Using the material below, count the lines that contain the word "konyha" and report the number only.

=== DATA PROVIDED ===

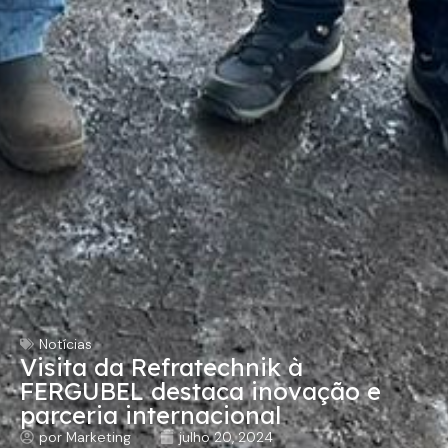
Notícias
Visita da Refratechnik à
FERGUBEL destaca inovação e
parceria internacional
por
Marketing
julho 20, 2024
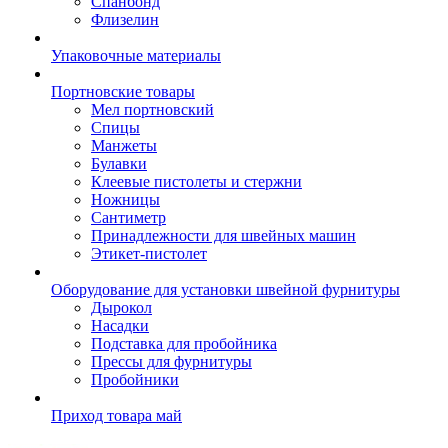
Спанбонд
Флизелин
Упаковочные материалы
Портновские товары
Мел портновский
Спицы
Манжеты
Булавки
Клеевые пистолеты и стержни
Ножницы
Сантиметр
Принадлежности для швейных машин
Этикет-пистолет
Оборудование для установки швейной фурнитуры
Дырокол
Насадки
Подставка для пробойника
Прессы для фурнитуры
Пробойники
Приход товара май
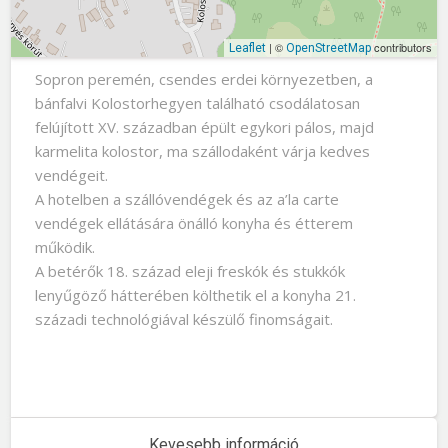
| ©
contributors
Leaflet
OpenStreetMap
Sopron peremén, csendes erdei környezetben, a
bánfalvi Kolostorhegyen található csodálatosan
felújított XV. században épült egykori pálos, majd
karmelita kolostor, ma szállodaként várja kedves
vendégeit.
A hotelben a szállóvendégek és az a’la carte
vendégek ellátására önálló konyha és étterem
működik.
A betérők 18. század eleji freskók és stukkók
lenyűgöző hátterében költhetik el a konyha 21.
századi technológiával készülő finomságait.
Kevesebb információ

===

#### OUTPUT FOR THIS TASK:
2